Altro punto fondamentale dell’accordo è il controllo delle frontiere esterne con centri di sbarco nei paesi extra Ue. In definitiva si fa concreta la possibilità di creare “piattaforme” Onu in Africa dove far sbarcare i migranti; peccato però che non si faccia nessuno riferimento alla Libia, come avevano chiesto gli italiani, e tanto meno si fa riferimento ai paesi in cui saranno create le piattaforme in questione, dando così vita ad uno scenario ancora più confuso e ancora nel fumoso “limbo” delle ipotesi. Nota concreta e immediata, in mezzo a questo fiume di buoni propositi europei, il rifinanziamento del fondo per l’Africa: “Il Consiglio europeo – si legge in una nota – conviene l’erogazione della seconda quota dello strumento per i rifugiati in Turchia e al tempo stesso il trasferimento al Fondo fiduciario dell’UE per l’Africa di 500 milioni di EUR a titolo della riserva dell’undicesimo FES. Gli Stati membri sono inoltre invitati a contribuire ulteriormente al Fondo fiduciario dell’UE per l’Africa al fine di rialimentarlo“.

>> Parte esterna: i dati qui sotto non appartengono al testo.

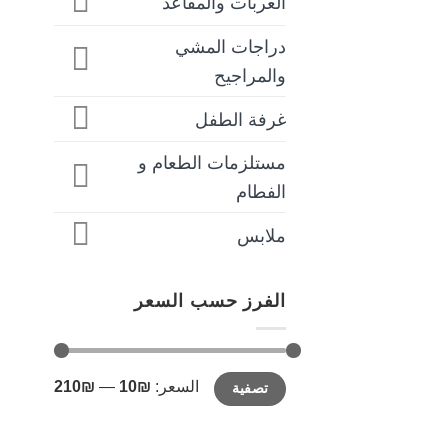
العربات والمقاعد
دراجات المشي
والمراجيح
غرفة الطفل
مستلزمات الطعام و
الفطام
ملابس
الفرز حسب السعر
أدنى
أعلى
السعر:
₪10
—
₪210
تصفية
سعر
سعر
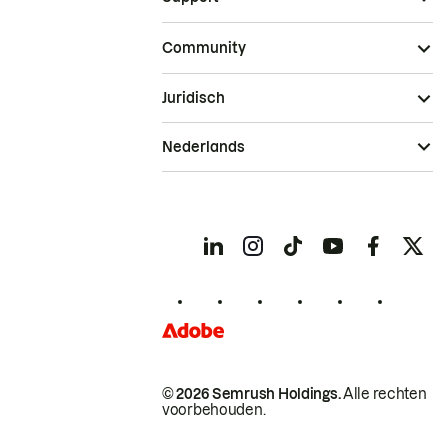
Community
Juridisch
Nederlands
© 2026 Semrush Holdings.
Alle rechten
voorbehouden.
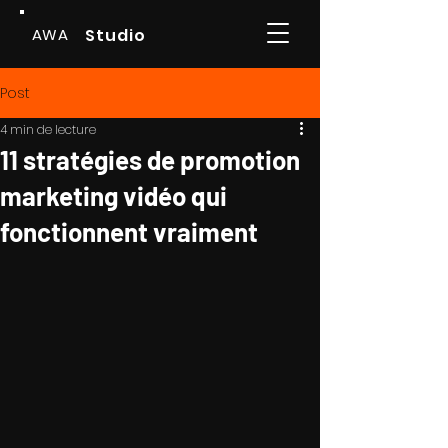
AWA
Studio
Post
4 min de lecture
11 stratégies de promotion
marketing vidéo qui
fonctionnent vraiment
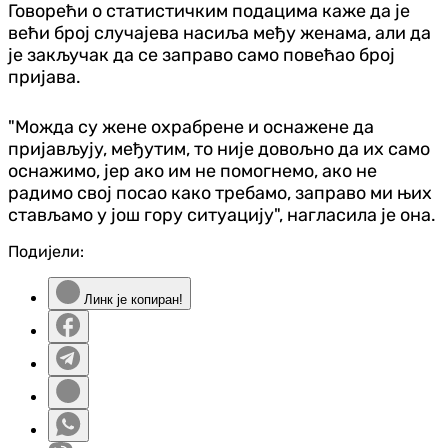
Говорећи о статистичким подацима каже да је
већи број случајева насиља међу женама, али да
је закључак да се заправо само повећао број
пријава.
"Можда су жене охрабрене и оснажене да
пријављују, међутим, то није довољно да их само
оснажимо, јер ако им не помогнемо, ако не
радимо свој посао како требамо, заправо ми њих
стављамо у још гору ситуацију", нагласила је она.
Подијели:
Линк је копиран!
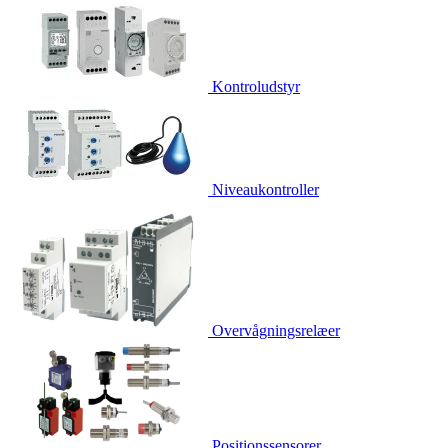
Kontroludstyr
Niveaukontroller
Overvågningsrelæer
Positionssensorer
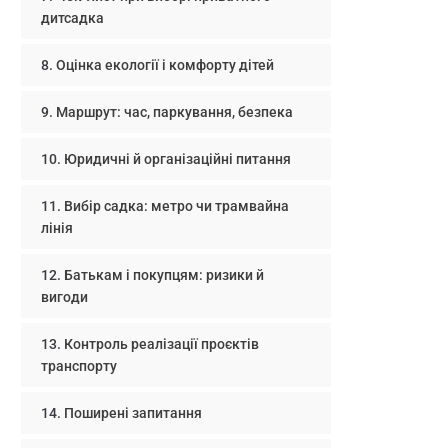
дитсадка
Оцінка екології і комфорту дітей
Маршрут: час, паркування, безпека
Юридичні й організаційні питання
Вибір садка: метро чи трамвайна
лінія
Батькам і покупцям: ризики й
вигоди
Контроль реалізації проєктів
транспорту
Поширені запитання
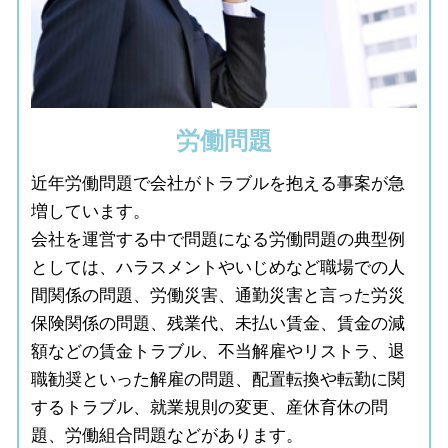
労働問題
近年労働問題で会社がトラブルを抱える事案が急
増しています。
会社を運営する中で問題になる労働問題の典型例
としては、ハラスメントやいじめなど職場での人
間関係の問題、労働災害、通勤災害と言った労災
保険関係の問題、残業代、未払い賃金、賃金の減
額などの賃金トラブル、不当解雇やリストラ、退
職勧奨といった解雇の問題、配置転換や転勤に関
するトラブル、就業規則の変更、産休育休の問
題、労働組合問題などがあります。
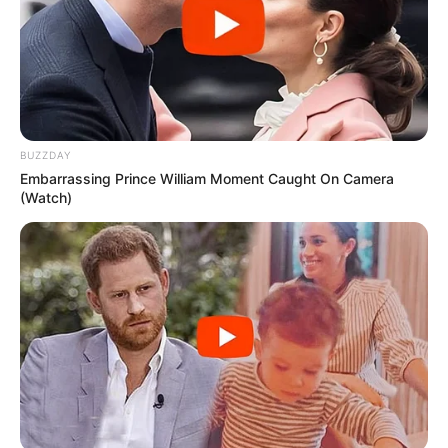
BUZZDAY
Embarrassing Prince William Moment Caught On Camera
(Watch)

LaPresse / Roberto Monaldo

Di concreto, dunque, c’è il fatto che l’Italia e tutti gli altri stati membri dovranno contribuire all’aumento del fondo fiduciario per l’Africa, nell’ottica di un “aiutiamoli a casa loro”, ma di respiro internazionale. Per il resto, questa vittoria tanto decantata dal nostro primo ministro sul quale avevamo riposto grandi speranze, ricorda un po’ la “vittoria mutilata” portata a casa dagli italiani con la fine del primo conflitto mondiale.  Considerando che l’Italia chiedeva l’apertura dei porti di tutta Europa ai barconi e la distribuzione di tutti i migranti tra i Paesi dell’Unione, obbligatoria ovviamente, il risultato portato a casa è alquanto deludente, sebbene lo si voglia far passare per un fruttuoso colpaccio. “Vediamo che principi, che soldi e che uomini ci sono“, ha precisato Matteo Salvini, fermo restando che i “principi fondamentali sono e continuano ad essere la protezione delle frontiere esterne, non lasciare sola l’Italia, un investimento vero in Africa e non a parole. Vediamo che impegni concreti ci sono su principi, soldi e uomini – ha concluso – perché ad esempio nell’operazione Themis, che dovrebbe essere un’operazione europea, su 32 imbarcazioni 30 sono italiane“. Salvini aspetta i fatti perché non si fida delle parole e a noi italiani non resta che fare altrettanto: per le parole ci sono le campagne elettorali, e del fumo senza arrosto ormai ce ne facciamo ben poco.